• Challenge A: Set down the stretch of the excerpt on breadth-first search from "BFS explores a" through "in unweighted graphs.", reproducing it word for word.

• Excerpted text:
§ §

When working with unweighted graphs, Breadth-First Search (BFS) is the optimal algorithm for finding the shortest path between nodes. In this notebook, we’ll implement BFS using NumPy and NetworkX to find the shortest path in an unweighted, undirected graph.

14.2. How Does BFS Work?#

BFS explores a graph level by level, starting from a source node:

We start at the source node and mark it as visited
We explore all its immediate neighbors
Then we move to the next level of nodes (neighbors of neighbors)
This process continues until we reach the target node or visit all reachable nodes

Since BFS explores nodes in order of their distance from the source, it naturally finds the shortest path in unweighted graphs.

§ §

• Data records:
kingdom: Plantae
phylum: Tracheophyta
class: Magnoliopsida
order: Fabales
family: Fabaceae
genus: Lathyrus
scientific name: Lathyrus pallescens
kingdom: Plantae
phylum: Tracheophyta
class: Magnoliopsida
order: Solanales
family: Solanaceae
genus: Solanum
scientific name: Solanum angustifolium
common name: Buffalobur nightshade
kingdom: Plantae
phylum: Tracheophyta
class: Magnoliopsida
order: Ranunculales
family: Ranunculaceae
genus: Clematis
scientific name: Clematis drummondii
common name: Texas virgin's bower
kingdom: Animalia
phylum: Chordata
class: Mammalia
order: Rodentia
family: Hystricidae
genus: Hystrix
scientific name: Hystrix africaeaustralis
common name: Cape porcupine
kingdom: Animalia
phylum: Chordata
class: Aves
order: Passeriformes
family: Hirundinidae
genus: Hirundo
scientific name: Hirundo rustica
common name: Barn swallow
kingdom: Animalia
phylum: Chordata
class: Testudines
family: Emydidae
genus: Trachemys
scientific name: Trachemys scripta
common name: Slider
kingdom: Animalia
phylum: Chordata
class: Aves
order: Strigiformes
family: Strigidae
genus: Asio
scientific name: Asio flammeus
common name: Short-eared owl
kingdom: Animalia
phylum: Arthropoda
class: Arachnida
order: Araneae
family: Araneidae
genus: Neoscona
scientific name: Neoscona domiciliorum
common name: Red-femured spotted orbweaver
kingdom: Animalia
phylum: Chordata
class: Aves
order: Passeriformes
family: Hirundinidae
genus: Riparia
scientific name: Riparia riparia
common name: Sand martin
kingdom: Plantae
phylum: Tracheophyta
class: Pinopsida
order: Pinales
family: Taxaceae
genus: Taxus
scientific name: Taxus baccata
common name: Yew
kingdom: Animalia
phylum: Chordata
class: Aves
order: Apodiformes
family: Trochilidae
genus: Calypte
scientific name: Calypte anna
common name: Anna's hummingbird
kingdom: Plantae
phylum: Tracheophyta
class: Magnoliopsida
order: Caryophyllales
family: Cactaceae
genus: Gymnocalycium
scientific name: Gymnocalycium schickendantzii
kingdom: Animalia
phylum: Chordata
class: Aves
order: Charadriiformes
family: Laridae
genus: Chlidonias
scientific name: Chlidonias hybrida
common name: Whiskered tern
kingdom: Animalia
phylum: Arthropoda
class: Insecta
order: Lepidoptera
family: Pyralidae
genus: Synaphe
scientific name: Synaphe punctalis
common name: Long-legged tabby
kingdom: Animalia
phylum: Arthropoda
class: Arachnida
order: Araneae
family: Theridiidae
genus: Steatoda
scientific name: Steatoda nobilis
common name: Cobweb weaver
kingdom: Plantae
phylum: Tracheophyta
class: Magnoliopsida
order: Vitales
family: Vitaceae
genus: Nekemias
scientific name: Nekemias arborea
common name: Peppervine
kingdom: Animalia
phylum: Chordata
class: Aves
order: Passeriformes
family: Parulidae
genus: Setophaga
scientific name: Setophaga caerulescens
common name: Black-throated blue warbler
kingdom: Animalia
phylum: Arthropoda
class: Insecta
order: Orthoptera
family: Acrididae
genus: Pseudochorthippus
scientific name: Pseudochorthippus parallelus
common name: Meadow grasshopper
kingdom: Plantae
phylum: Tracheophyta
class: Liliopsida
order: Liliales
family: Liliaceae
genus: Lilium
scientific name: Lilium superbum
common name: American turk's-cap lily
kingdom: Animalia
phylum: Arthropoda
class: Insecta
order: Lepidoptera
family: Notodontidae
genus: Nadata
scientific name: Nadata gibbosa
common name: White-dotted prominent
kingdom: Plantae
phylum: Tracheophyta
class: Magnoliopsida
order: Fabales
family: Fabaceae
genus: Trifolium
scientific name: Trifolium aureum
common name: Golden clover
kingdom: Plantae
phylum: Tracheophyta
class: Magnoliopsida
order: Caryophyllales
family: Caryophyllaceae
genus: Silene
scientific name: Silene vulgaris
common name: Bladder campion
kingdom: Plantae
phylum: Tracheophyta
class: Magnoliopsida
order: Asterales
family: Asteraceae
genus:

§ §

• Challenge B: From the data rows, extract the stretch from the line containing "scientific name: Nadata gibbosa" through the end of the rows, reproducing those lines without alteration.

• Finished answer A:
BFS explores a graph level by level, starting from a source node:

We start at the source node and mark it as visited
We explore all its immediate neighbors
Then we move to the next level of nodes (neighbors of neighbors)
This process continues until we reach the target node or visit all reachable nodes

Since BFS explores nodes in order of their distance from the source, it naturally finds the shortest path in unweighted graphs.

• Finished answer B:
scientific name: Nadata gibbosa
common name: White-dotted prominent
kingdom: Plantae
phylum: Tracheophyta
class: Magnoliopsida
order: Fabales
family: Fabaceae
genus: Trifolium
scientific name: Trifolium aureum
common name: Golden clover
kingdom: Plantae
phylum: Tracheophyta
class: Magnoliopsida
order: Caryophyllales
family: Caryophyllaceae
genus: Silene
scientific name: Silene vulgaris
common name: Bladder campion
kingdom: Plantae
phylum: Tracheophyta
class: Magnoliopsida
order: Asterales
family: Asteraceae
genus:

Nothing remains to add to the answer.